Limiting the Magnitude of Future Climate Change, part of the congressionally requested America's Climate Choices suite of studies, focuses on the role of the United States in the global effort to reduce greenhouse gas emissions. The book concludes that in order to ensure that all levels of government, the private sector, and millions of households and individuals are contributing to shared national goals, the United States should establish a "budget" that sets a limit on total domestic greenhouse emissions from 2010-2050. Meeting such a budget would require a major departure from business as usual in the way the nation produces and uses energy-and that the nation act now to aggressively deploy all available energy efficiencies and less carbon-intensive technologies and to develop new ones.

With no financial incentives or regulatory pressure, the nation will continue to rely upon and "lock in" carbon-intensive technologies and systems unless a carbon pricing system is established-either cap-and-trade, a system of taxing emissions, or a combination of the two.

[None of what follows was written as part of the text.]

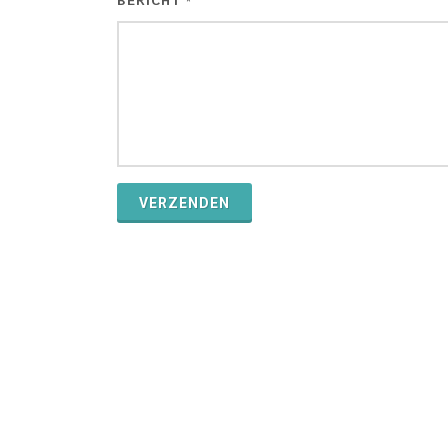
BERICHT
*
VERZENDEN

Complementary policies are also needed to accelerate progress in key areas: developing more efficient, less carbon-intense energy sources in electricity and transportation; advancing full-scale development of new-generation nuclear power, carbon capture, and storage systems; and amending emissions-intensive energy infrastructure. Research and development of new technologies that could help reduce emissions more cost effectively than current options is also strongly recommended.